Why Does Membrane Permeability Matter to Me?
“Water, water, everywhere,
Nor any drop to drink.”
Samuel Taylor Coleridge, The Rime of the Ancient Mariner, 1834.
With 71% of the Earth’s surface covered by water (Links to an external site.) , how then is the world facing a water crisis? Yes, water. The molecule of life. In crisis.
According to a 2019 World Resources Institute report, 17 countries, 25% of the world’s population, face “extremely high” water stress (when water demand exceeds water availability), drawing down 80% of their available supply per year. Another 44 countries, 1/3 of the population, face “high” levels of water stress, withdrawing more than 40% of their supply annually. Population growth, industrialization and climate change continue to intensify the demand. To help ensure water security, research is focusing on biologically-inspired nanotechnologies that mimic cell membranes, and a process vital in all cellular systems: osmosis.
Just under 3% of the world’s water supply is fresh- the kind needed for drinking, irrigation and municipal use. The remaining 97% is saltwater. However, large-scale systems for desalinating ocean water, turning saltwater into drinkable freshwater, have been operational for decades. As of 2018, almost 16,000 desalination plants are operating in 177 countries. Many use membrane-based, reverse-osmosis (RO) technologies.
Under normal osmotic conditions, water flows through a semipermeable membrane from a hypotonic solution (think of hypotonic as meaning “less solute”, in this case the freshwater) to a hypertonic solution (think of hypertonic as meaning “more solute”, in this case the saltwater) to balance out the salt concentration between the two. However, in an RO system, the water flow is reversed by applying high pressure, which forces seawater through a semipermeable membrane. The membrane, a thin composite permeable only to water molecules, rejects salts, microorganisms, and other contaminants. The result is pure, drinkable water. But, of course, it is not free and the process is not as productive as possible.
Efforts to maximize efficiency and minimize costs have driven the evolution of membrane desalination technologies, many of which focus on membrane permeability. Next-generation membranes include carbon nanotubes (CNTs), which are one-atom thick sheets of carbon rolled into cylinders, with diameters as small as one nanometer. CNT membranes have water permeability 20 times greater than traditional RO membranes. Additionally, they have a large surface area, are highly efficient at rejecting salt ions, are able to provide ‘gatekeeping’ functions much like proteins in cell membranes, and better withstand the harsh operating conditions by reducing chlorine interactions, one of the primary causes of degradation in RO membranes.
There is water, water, everywhere. And biologically-inspired nanotechnology is helping to make it safe, and more cost effective, to drink.

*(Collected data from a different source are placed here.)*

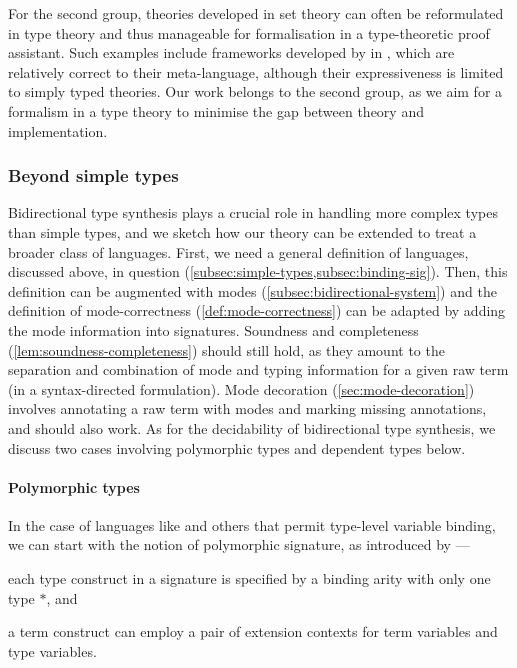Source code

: For the second group, theories developed in set theory can often be reformulated in type theory and thus manageable for formalisation in a type-theoretic proof assistant. 
Such examples include frameworks developed by \citet{Allais2021,Ahrens2022,Fiore2022} in \Agda, which are relatively correct to their meta-language, although their expressiveness is limited to simply typed theories.
Our work belongs to the second group, as we aim for a formalism in a type theory to minimise the gap between theory and implementation.

\subsubsection{Beyond simple types}

Bidirectional type synthesis plays a crucial role in handling more complex types than simple types, and we sketch how our theory can be extended to treat a broader class of languages.
First, we need a general definition of languages, discussed above, in question (\cref{subsec:simple-types,subsec:binding-sig}).
Then, this definition can be augmented with modes (\cref{subsec:bidirectional-system}) and the definition of mode-correctness (\cref{def:mode-correctness}) can be adapted by adding the mode information into signatures.
Soundness and completeness (\cref{lem:soundness-completeness}) should still hold, as they amount to the separation and combination of mode and typing information for a given raw term (in a syntax-directed formulation).
Mode decoration (\cref{sec:mode-decoration}) involves annotating a raw term with modes and marking missing annotations, and should also work.
As for the decidability of bidirectional type synthesis, we discuss two cases involving polymorphic types and dependent types below.

\paragraph{Polymorphic types}
In the case of languages like \SystemF and others that permit type-level variable binding, we can start with the notion of polymorphic signature, as introduced by \citet{Hamana2011}---\begin{inlineenum}
  \item each type construct in a signature is specified by a binding arity with only one type $*$, and
  \item a term construct can employ a pair of extension contexts for term variables and type variables.
\end{inlineenum}

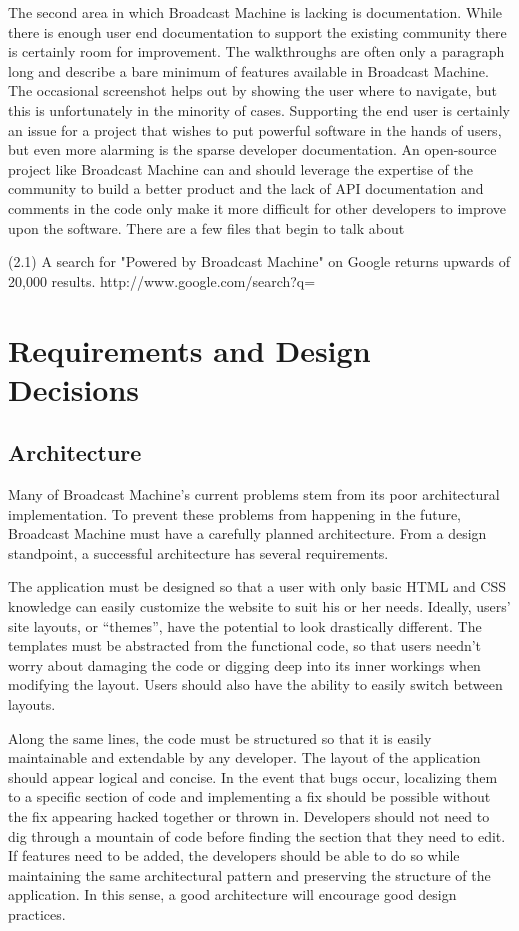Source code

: \documentclass[a4paper,12pt]{report}
\begin{document}
	The second area in which Broadcast Machine is lacking is documentation. While there is enough user end documentation to support the existing community there is certainly room for improvement. The walkthroughs are often only a paragraph long and describe a bare minimum of features available in Broadcast Machine. The occasional screenshot helps out by showing the user where to navigate, but this is unfortunately in the minority of cases. Supporting the end user is certainly an issue for a project that wishes to put powerful software in the hands of users, but even more alarming is the sparse developer documentation. An open-source project like Broadcast Machine can and should leverage the expertise of the community to build a better product and the lack of API documentation and comments in the code only make it more difficult for other developers to improve upon the software. There are a few files that begin to talk about 
	
(2.1) A search for "Powered by Broadcast Machine" on Google returns upwards of 20,000 results.
http://www.google.com/search?q=%

\chapter{Requirements and Design Decisions}

\section{Architecture}

	Many of Broadcast Machine’s current problems stem from its poor architectural implementation. To prevent these problems from happening in the future, Broadcast Machine must have a carefully planned architecture. From a design standpoint, a successful architecture has several requirements.

The application must be designed so that a user with only basic HTML and CSS knowledge can easily customize the website to suit his or her needs. Ideally, users’ site layouts, or “themes”, have the potential to look drastically different. The templates must be abstracted from the functional code, so that users needn’t worry about damaging the code or digging deep into its inner workings when modifying the layout. Users should also have the ability to easily switch between layouts.

Along the same lines, the code must be structured so that it is easily maintainable and extendable by any developer. The layout of the application should appear logical and concise. In the event that bugs occur, localizing them to a specific section of code and implementing a fix should be possible without the fix appearing hacked together or thrown in. Developers should not need to dig through a mountain of code before finding the section that they need to edit. If features need to be added, the developers should be able to do so while maintaining the same architectural pattern and preserving the structure of the application. In this sense, a good architecture will encourage good design practices.
\end{document}
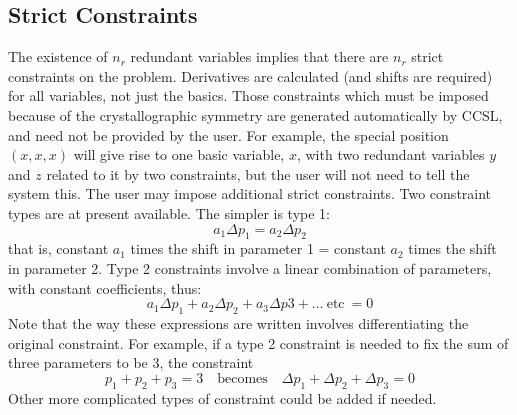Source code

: \subsection{Strict Constraints}
% 
The existence of $n_r$ redundant variables implies that there are $n_r$
strict constraints on the problem. Derivatives are calculated 
(and shifts are required) for all
variables, not just the basics.
\p
Those constraints which must be imposed because of the crystallographic
symmetry are generated automatically by CCSL, and need not be provided by
the user.  For example, the  special position $(x,x,x)$ will give rise to
one basic variable, $x$, with two redundant variables $y$ and $z$ related to
it by two constraints, but the user will not need to tell the system
this.\p
The user may impose additional strict constraints.  Two constraint types
are at present available.  The simpler is type 1:
             $$a_1\Delta p_1 = a_2\Delta p_2$$
that is, constant $a_1$ times the shift in parameter 1 = constant $a_2$ times
the shift in parameter 2.\p
Type 2 constraints involve a linear combination of parameters, with
constant coefficients, thus:
 $$  a_1\Delta p_1 + a_2\Delta p_2 + a_3\Delta p3 + \ldots\ \mbox{etc}\
   = 0$$
Note that the way these expressions are written involves differentiating
the original constraint.  For example, if a type 2 constraint is
needed to fix the sum of three parameters to be 3, the constraint
$$p_1 + p_2 + p_3 = 3\quad\mbox{becomes}\quad \Delta p_1 + 
\Delta p_2 + \Delta p_3 = 0$$
Other more complicated types of constraint could be added if needed.
%
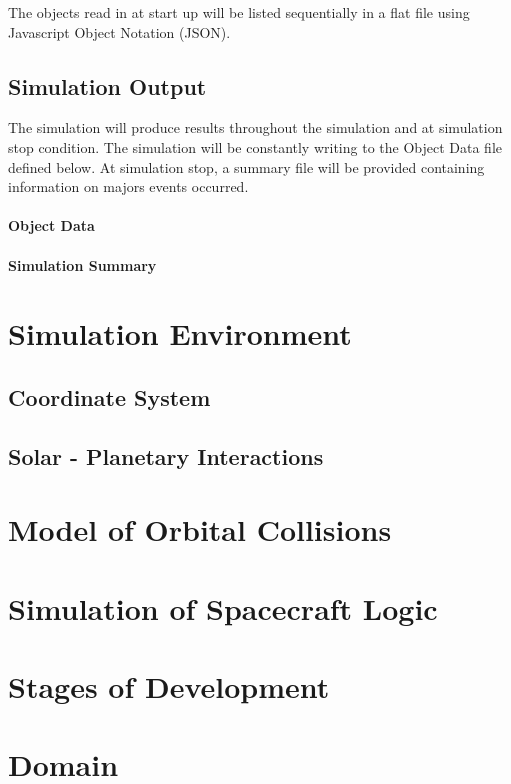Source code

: \documentclass{article}
\begin{document}
  The objects read in at start up will be listed sequentially in a flat file using Javascript Object Notation (JSON).
  
  \subsection{Simulation Output}
  
	The simulation will produce results throughout the simulation and at simulation stop condition. The simulation will be constantly writing to the Object Data file defined below. At simulation stop, a summary file will be provided containing information on majors events occurred. 
  
  \paragraph{Object Data}
  
  
  \paragraph{Simulation Summary}
  
  \section{Simulation Environment}  
  
  \subsection{Coordinate System}
  
  \subsection{Solar - Planetary Interactions}
   
  \section{Model of Orbital Collisions}
  
  \section{Simulation of Spacecraft Logic}
  
  \section{Stages of Development}
  
  \section{Domain}
  
  
\end{document}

Other Membrane-inspired Applications
Biologically-inspired (biomimetic) synthetic membranes have applications beyond desalination technology. They are used heavily in medical and pharmaceutical fields for drug development and delivery. Some biomimetic membranes can be generated through 3-D printing and are capable of maintaining osmotic balance through engineered transmembrane proteins. There are biomimetic antifouling coatings. Even US national security agencies are funding research and development for biomimetic membrane materials.
One such effort involves “smart” second skin material for military uniforms. The material is made from a newly developed polymeric (remember polymers from Chapter 2) membrane embedded with CNTs that are capable of conducting moisture away from a soldier’s skin when a concentration gradient has developed. As with their use in RO desalination, the CNTs wick away water at rates that greatly exceed diffusion theory. Not only does this material help prevent heat-related stressors, it can protect soldiers against biological agents, like the Dengue virus, via size exclusion, and chemical contaminants, such as sulfur mustard (a blistering agent), through surface modification of CNT pores with chemical “gates” Scientists are even developing exfoliation capabilities-like a skin peel- for material that has encountered contaminants! (Think about about how these functions mimic those in a real cell membrane and what structures they mimic),
Research funding is becoming more and more limited. If funding becomes available for research and development of biomimetic membranes, to which application do you think it should be directed?
- Biomedical and pharmaceutical.
- National Security.
- Water Security and Management.
- Antifouling coatings
- It doesn’t matter to me.
Additionally, material scientists are even investigating ‘nanosponges’ that mimic human lung cells to ‘soak up’ SARS-CoV! The technology is being applied to many aspects related to COVID-19 (drug delivery, PPE, etc.). How exactly are cell membrane principles/biomimetic/nanotechnology being used in COVID-19 prevention/treatment/vaccination/other?
Do some research on one of the previously mentioned topics and provide your opinions/research. Make sure you can back up your statements with research from the literature (think numbers, study results, specific examples, etc.).